10 March 2009

Movielog, Seven Samurai

Seven Samurai, 1954
Written by Akira Kurosawa & Shinobu Hashimoto & Hideo Oguni
Directed by Akira Kurosawa
207 minutes

Sometimes this classic-movies-up-for-review thing just seems a little pointless. What exactly am I going to be able to say about Seven Samurai that hasn't been said better by about a thousand people in the last half-century? What insight can I offer? Oh, well, I saw it, and it's magnificent, and I soldier on regardless of my own limitations.

The plot is simplicity itself. It's 16th century Japan. A group of bandits spies a tiny village but decides not to attack until after their current crop is picked. A villager hears the plans and runs back to his home to warn his neighbors. But what can a group of starving villagers due against the bandits? Should they beg for mercy, or fight? When the question is posed to the village elder, he has an ingenious idea: hire one of the clanless samurai wandering around the cities. How can they pay him, when all they have is rice? "Find hungry samurai," responds the old man reasonably.

And so they do. I've described maybe the first five minutes of Seven Samurai, and the rest of the run time is divided up into a very logical series of events: the hiring of the titular defenders, the training of the villagers and preparations for the attack, and the final action sequence in which all that training comes to use. It's not hard to imagine a ninety minute version of this film that has a very similar plot -- Kurosawa's film is generally considered to be the progenitor of all modern action pictures, and the modern familiarity with the genre makes the particular beats and rhythms of Seven Samurai as familiar as mom and apple pie. Some old movies need a bit of translation into modern terms so that we can understand what they meant to their original audience, while this one seems familiar because of how widely and pervasively influential it was. It's a challenge to remember just how original all this was in 1954, but the movie works even if we just take it as a simple action picture.

A simple action picture, though, this is not. I mentioned that this film could be trimmed to half its length and still have virtually the same plot, but the resulting ninety-minute film would be forgettable despite the amazing performances and stellar camerawork that would still be present. Kurosawa has done far more than simply invent the action picture here; he has taken a simple plot and used it to create a masterpiece of tone and character, to examine society and the roles that individuals play in it, and to meditate on the meaning of war and violence.

At the heart of Seven Samurai is the aging samurai Shimada, played to perfection by Takashi Shimura. Shimura is an imposing physical presence, a warrior in thought and in deed, but also a man with a heart, a personable giant of a human being, equal parts wise and fierce. He can be harsh when need be but also warm and inviting -- when he smiles with his friends we find ourselves smiling along with him. Shimura's performance alone would make this a great film; his performance grounds this epic picture in the human, even the mundane, and allows us the emotional center to what is at times a heartbreaking sequence of events.

At the other end of the seven there is Kikuchiyo, played perfectly by Toshiro Mifune.
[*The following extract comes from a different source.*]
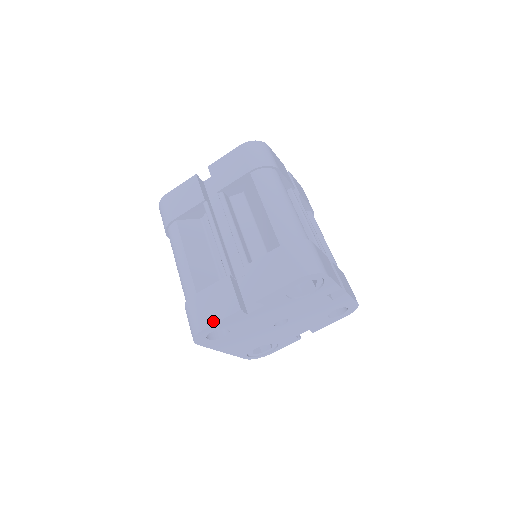
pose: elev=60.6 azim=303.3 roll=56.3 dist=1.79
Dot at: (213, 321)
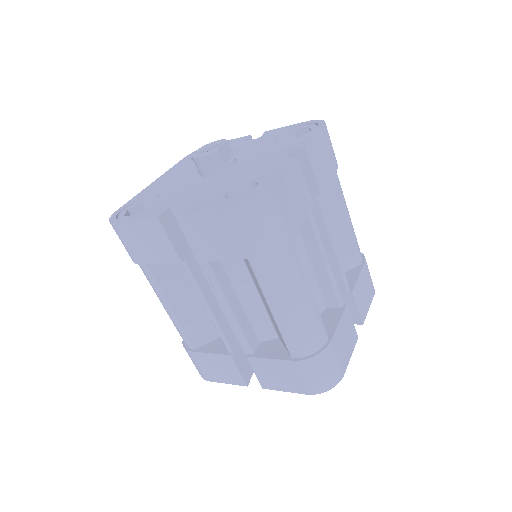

Mifune and Shimura were regulars of Kurosawa's works, and had appeared together also in his Stray Dog, which I reviewed last year. Here Mifune is a young man who comes from peasant stock, but considers himself a samurai. The other samurai know better, but Mifune has courage to back up his posturing, and so ingratiates himself among them that he becomes one of their group whether they want him to or not. Mifune's character is the source of much of the comic relief of Seven Samurai, but his background also allows him to work as a bridge between the villagers and the samurai -- as the one character whose feet are planted in both worlds, he has the ability to communicate with both and to heal the divisions between them.

Which is important, for perhaps the most important theme of the film is the caste-ridden society of feudal Japan. The villagers have need of the samurai but do not trust them, and the samurai are perhaps a bit condescending to the poverty-ridden villagers. The villagers live lives of backbreaking labor and near-starvation, but give the samurai their best rice so that they can be defended from attackers. Still there is tension, as there is a general fear among the villagers that the samurai will take advantage of the women of the village, a fear that is perhaps not too far off the mark considering the deprivation that the samurai suffer through. A crucial subplot follows the love story between a young samurai in training and a peasant girl, when their love is consummated the night before the last stand of the villagers and the samurai against the bandits, the resulting eruption threatens to destroy the very social fabric that they are all trying to save.

At the end of the film, after all the dying that is going to be done has been done, one of the surviving samurai stares off into the distance at the joyous villagers harvesting their crops. This is just one more battle they, the samurai, lost -- it is the villagers that have won. World War II was less than a decade past at the time this film was made, and Kurosawa is arguing that the time for imperialist notions, the time for warriors instead of farmers, is over. Kurosawa is pointing his society towards the gentle humanism espoused by the samurai played by Shimura, toward the desire for peace and joy felt by the villagers who have survived to strive another day. Very different is the perspective on war and violence espoused by Kurosawa here and that expressed by Ford's The Searchers, which was made only two years later but here in a victoriously postwar America. There are striking parallels between these two masterpieces, but they are separated by a perspective shaped by culture and by the expectations of their audiences.

I haven't even really scratched the surface of the brilliance of Seven Samurai. How could I? It is long but never boring, old but fresh, with a simple plot but with implications that echo down the ages. This is a film that will be loved for as long as the medium exists.